OpenAI Transcription Tool Whisper Found to Generate Harmful, Violent Text Due to Hallucinations, Study Finds

Cornell University researchers have identified concerning behavior in OpenAI's speech-to-text transcriber Whisper, revealing its potential to hallucinate violent language.

The study sheds light on the system's tendency to generate entirely fictitious phrases and sentences, sometimes containing violent content and fabricated personal details, posing risks, particularly for individuals with speech impairments.

The researchers, led by Assistant Professor Allison Koenecke, unveiled their findings at the recent ACM Conference on Fairness, Accountability, and Transparency (FAccT).

OpenAI's Whisper Found to Hallucinate Violent Language

Their investigation discovered that OpenAI's Whisper, designed to transcribe audio data with remarkable accuracy, occasionally produces "hallucinations" in its transcriptions.

According to the research team, these hallucinations encompass invented phrases, personal information, and even fictitious websites, some of which could be exploited for malicious purposes.

Koenecke emphasized the potential ramifications of such hallucinations, especially if these transcriptions were used in critical contexts like AI-based hiring processes, legal proceedings, or medical records.

OpenAI introduced Whisper in 2022, having trained it on 680,000 hours of audio data. According to the company, Whisper boasts nearly human-level accuracy in transcribing audio data.

According to Koenecke, OpenAI has since enhanced the underlying model of Whisper following the completion of the study last year, resulting in a reduced rate of hallucinations.

Analyzing over 13,000 speech clips drawn from both individuals with aphasia and those without speech impairments, the researchers found that longer pauses and silences between words were more likely triggers for these hallucinations.

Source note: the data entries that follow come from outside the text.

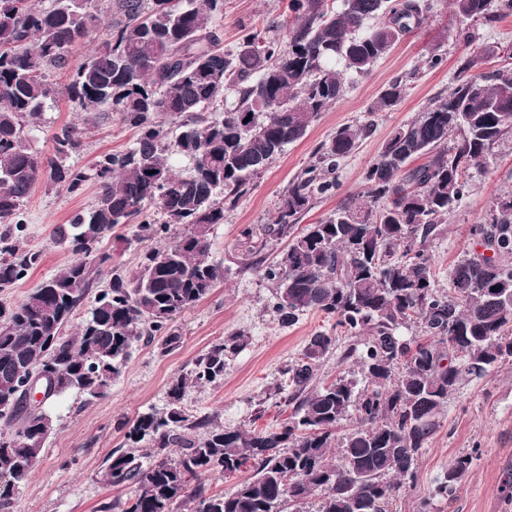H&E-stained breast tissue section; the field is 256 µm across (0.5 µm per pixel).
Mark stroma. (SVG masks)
I'll return each instance as SVG.
<instances>
[{
	"instance_id": "35a3bbf8",
	"label": "stroma",
	"mask_w": 512,
	"mask_h": 512,
	"mask_svg": "<svg viewBox=\"0 0 512 512\" xmlns=\"http://www.w3.org/2000/svg\"><path fill=\"white\" fill-rule=\"evenodd\" d=\"M287 4L288 0H224V15L216 25L225 49H235L241 27L262 28L269 16L282 13ZM509 45L512 15L488 26L460 21L441 5L368 75L348 76L345 96L319 115L304 139L277 156L234 207L225 208L223 223L212 230L209 254L225 276L206 299L177 317L179 345L166 353L154 344L140 347L103 398L85 403L66 395L48 405L56 430L39 467L20 490L16 512H100L102 505L113 499L129 498L130 488H115L101 479L106 458L124 442L120 422L163 408L171 382L191 359L233 333H244L245 346L229 361L223 386L192 388L183 404L198 416L218 415L230 427L275 428L281 420L278 409L268 408L258 419L254 416L256 403L280 382V368L299 355L311 336L330 331L333 321L322 312L310 311L293 326H281L272 312L275 283L267 280L261 269L242 263L241 229L266 223L289 181L311 164L318 147L338 128L373 120L371 133L341 160L335 194L318 199L304 221L312 224L321 219L345 194L363 189V174L389 133L448 90L463 52L477 54L483 69L490 70L499 64L500 49ZM434 54L440 62L433 66L429 58ZM398 78L408 85L404 101L392 111L371 113L380 90ZM85 119V113L74 111L66 97H57L46 108L42 127L32 134L33 148L49 154L56 132L69 124L83 125ZM135 138V132L115 115L100 113L77 162L90 165L102 154L127 149ZM510 195L512 133L495 146L484 167L472 170L467 198L450 213L443 232L428 246L438 287L448 286L454 264L473 250L472 225L488 222L497 199ZM97 197L98 186L92 181L77 194L43 180L35 185L22 210L23 240L28 249L41 253L42 261L27 277L0 290V303L20 304L33 288L73 261L72 252L56 242L53 229L88 210ZM132 234V225L125 224L99 244V253L108 255L110 264L97 275L96 289L107 288L111 267L128 275L137 270L148 246L133 242ZM440 422L413 478L402 482L390 503V512H418L425 500L431 503L430 512H512V500L502 490L504 480L512 476V360L484 377L464 381L449 397ZM472 450L479 456L454 495L432 498L449 461Z\"/></svg>"
}]
</instances>
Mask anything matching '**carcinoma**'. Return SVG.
Masks as SVG:
<instances>
[{
  "label": "carcinoma",
  "mask_w": 512,
  "mask_h": 512,
  "mask_svg": "<svg viewBox=\"0 0 512 512\" xmlns=\"http://www.w3.org/2000/svg\"><path fill=\"white\" fill-rule=\"evenodd\" d=\"M98 2L0 0V289L42 261L10 228L37 182L45 176L71 194L91 179L99 183L95 206L55 228L57 242L79 259L20 304L0 305V426L15 433L0 444V512H16L19 489L55 430L49 412L27 410L17 392L22 381L49 362L55 387L48 399L75 394L89 402L107 394L139 344L164 332L161 352L176 348L181 336L172 323L223 279L209 253L224 204L234 205L252 178L344 96L346 74H368L438 6L341 0L336 10L327 0H289L288 19L242 29L226 52L212 26L224 0H111L106 37L61 90L49 72L69 67L71 47L100 22ZM451 8L463 22L492 25L512 14V0H452ZM275 29L285 30V41L267 36ZM60 94L79 112L115 113L135 130L133 145L79 167L70 159L82 150L84 130L67 126L54 134L52 155L35 154L31 131ZM406 95V82L393 80L370 111H390ZM511 131L512 67L480 71L477 58L464 57L448 93L390 133L365 171L364 190L299 229L315 201L336 191L340 160L371 124L337 129L289 181L269 222L249 224L240 236L251 265L277 283L279 323L290 326L307 311L334 319V329L361 340L344 358L356 357L368 385L358 389L345 374L319 382L321 361L338 341L320 332L258 403L259 416L268 401L291 410L276 428H231L212 415H190L188 389L223 384L228 360L244 347L243 334L226 336L172 381L166 409L129 424V448L112 451L101 478L134 494L103 512H309L313 496L315 512H387L448 396L464 379L512 359V196L473 228L496 245V256L466 255L448 289L436 288L428 252L466 197L470 171ZM173 156L189 159V175L174 172ZM151 205L164 223L147 219ZM120 224L136 225L140 242L162 238L172 225L180 232L147 250L135 274L112 268L76 335L66 336L93 288L94 264L109 260L97 245ZM274 239L286 246L269 262ZM416 322L423 335H402ZM473 460L456 455L435 496L453 495ZM245 472L230 493H212L205 483L212 474Z\"/></svg>",
  "instance_id": "cac0c4a2"
}]
</instances>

The research team identified that approximately 1% of Whisper's audio transcriptions featured entirely fabricated phrases, including mentions of both genuine and counterfeit websites, which could potentially be exploited in cyberattacks.

OpenAI — SEBASTIEN BOZON/AFP via Getty Images

Violent Hallucinations

The team cited one example: Whisper accurately transcribed a single, straightforward sentence but subsequently generated five additional sentences containing words such as "terror," "knife," and "killed," none of which were present in the original audio.

In other instances of fabricated transcriptions, Whisper generated random names, snippets of addresses, and irrelevant, sometimes entirely fake, website references. Furthermore, some transcriptions also included traces of YouTuber slang, such as "Thanks for watching" and "Electric Unicorn."

The researchers' thematic analysis of these hallucinated contents revealed that a significant portion included explicit harm, perpetuating violence, propagating inaccurate information, or asserting false authority.

They noted a disproportionate occurrence of hallucinations among individuals with aphasia, underscoring the potential biases amplified by such hallucinations in downstream applications of speech-to-text models.

While acknowledging Whisper's overall accuracy in transcribing audio data, the researchers urged industry practitioners to address these language-model-based hallucinations and shed light on the potential biases they introduce in speech-to-text applications.